METRONOMY Share Video for "16 Beat", the track is off their current release 'Summer 08'.

Directed by Colin Solal Cardo (whose previous credits include videos with a similar aesthetic style for Benjamin Clementine, Phoenix and Lianne La Havas) and in collaboration with Paris Aeroports, the video captures a stripped-back Metronomy consisting of Joe Mount (vocals/synths/percussion) and Anna Prior (drums) performing the track in the unlikely setting of a baggage reclaim area within Terminal 2E in Paris’s Charles de Gaulle Airport on July 4th of this year. Mount explains, “I love one-take videos and I love aeroplanes… and airports. I also love it when you start something with modest expectations and they are exceeded. I’ve always quite fancied doing a live music video and this was never really meant to be that, but it kind of is now.”

Their performance is matched by the visual spectacle of four dancers who were choreographed by I COULD NEVER BE A DANCER to create one of the most striking session performances of recent years. Consisting of Carine Charaire and Olivier Casamayou, I COULD NEVER BE A DANCER are an unusual and polymorphous artistic duo using dance as one element in a visual whole that is both conceptual and pop. The duo are choreographers, film directors and artistic directors, and sometimes all three at once.

In addition, next week will also see the release of a new ’16 Beat’ remix courtesy of influential French electro duo Cassius. Metronomy’s original track is a paean to Mount’s favorite drum machine which is rich with language that befits a more conventional love song. Cassius’s interpretation focuses upon Mount’s vocals which are chopped into a swirling hypnotic groove before the track is deconstructed with doomy synths, distorted vocals and skittering percussion.

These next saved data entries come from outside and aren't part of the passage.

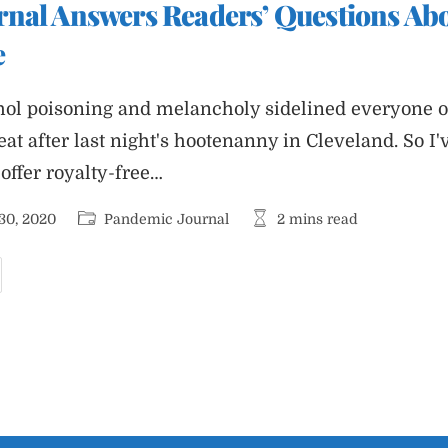
nal Answers Readers’ Questions Abo
he
elfare
f
e
ur
ditorial
taff
ohol poisoning and melancholy sidelined everyone
beat after last night's hootenanny in Cleveland. So I'
 offer royalty-free…
Post
Reading
30, 2020
Pandemic Journal
2 mins read
category:
time:
andemic
ournal
nswers
eaders’
uestions
bout
ast
ight’s
ebate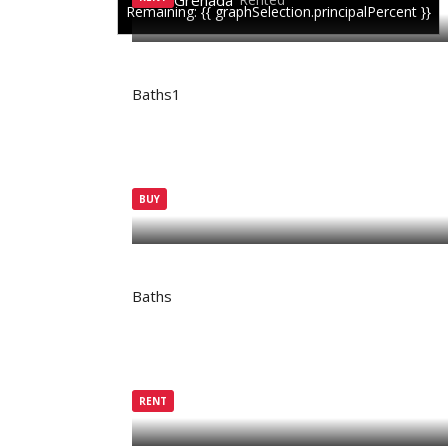
Grenada
Remaining: {{ graphSelection.principalPercent }}
Baths
1
BUY
Grenada
Active
Baths
RENT
Grenada
Rented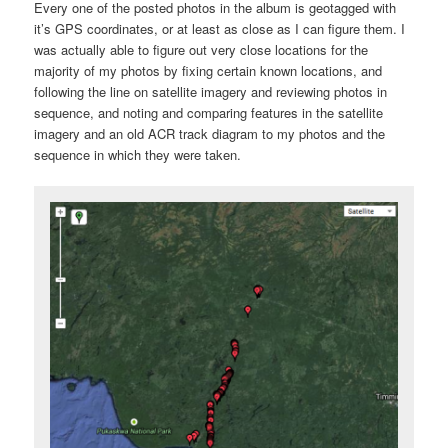
Every one of the posted photos in the album is geotagged with
it’s GPS coordinates, or at least as close as I can figure them. I
was actually able to figure out very close locations for the
majority of my photos by fixing certain known locations, and
following the line on satellite imagery and reviewing photos in
sequence, and noting and comparing features in the satellite
imagery and an old ACR track diagram to my photos and the
sequence in which they were taken.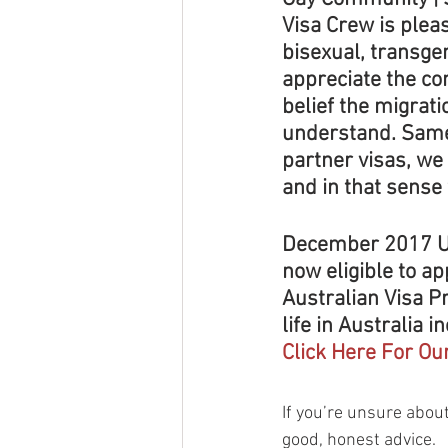
Visa Crew is plea
bisexual, transge
appreciate the com
belief the migrat
understand. Same 
partner visas, we
and in that sense
December 2017 U
now eligible to ap
Australian Visa P
life in Australia i
Click Here For Ou
​If you’re unsure about
good, honest advice.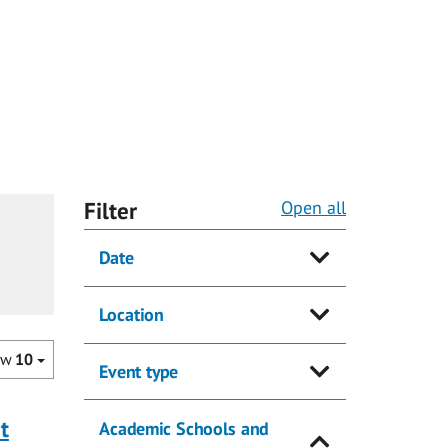
Filter
Open all
Date
Location
ow
10
Event type
t
Academic Schools and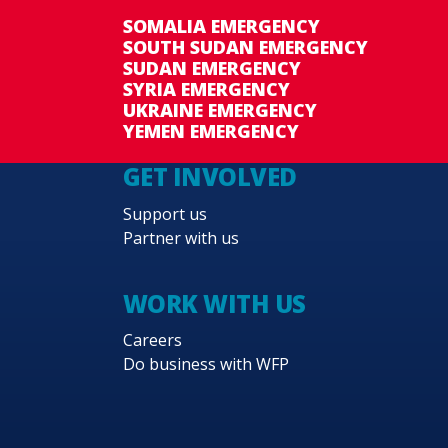
SOMALIA EMERGENCY
SOUTH SUDAN EMERGENCY
SUDAN EMERGENCY
SYRIA EMERGENCY
UKRAINE EMERGENCY
YEMEN EMERGENCY
GET INVOLVED
Support us
Partner with us
WORK WITH US
Careers
Do business with WFP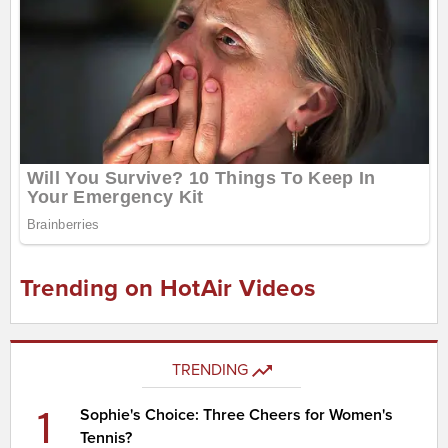
Trending on HotAir Videos
TRENDING
1
Sophie's Choice: Three Cheers for Women's
Tennis?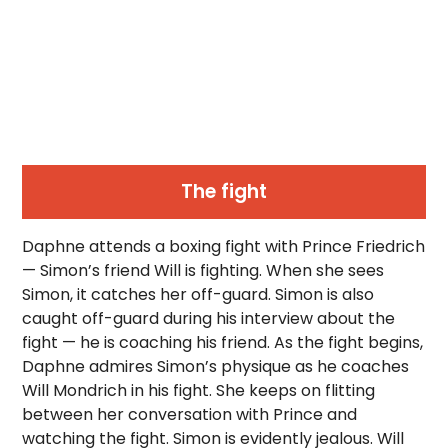
The fight
Daphne attends a boxing fight with Prince Friedrich
— Simon’s friend Will is fighting. When she sees
Simon, it catches her off-guard. Simon is also
caught off-guard during his interview about the
fight — he is coaching his friend. As the fight begins,
Daphne admires Simon’s physique as he coaches
Will Mondrich in his fight. She keeps on flitting
between her conversation with Prince and
watching the fight. Simon is evidently jealous. Will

Both artists are fans of each other, and Metronomy recently remixed Cassius’s track ‘The Missing’ – the original of which features on their brand new and long-awaited album Ibifornia.

Entirely written, played and produced by Mount himself, Summer 08 finds the multi-instrumentalist reflecting on his experiences around the time that Metronomy first landed a major breakthrough with the Nights Out album – the guilt at spending key moments in loved ones’ lives in the back of a tour bus.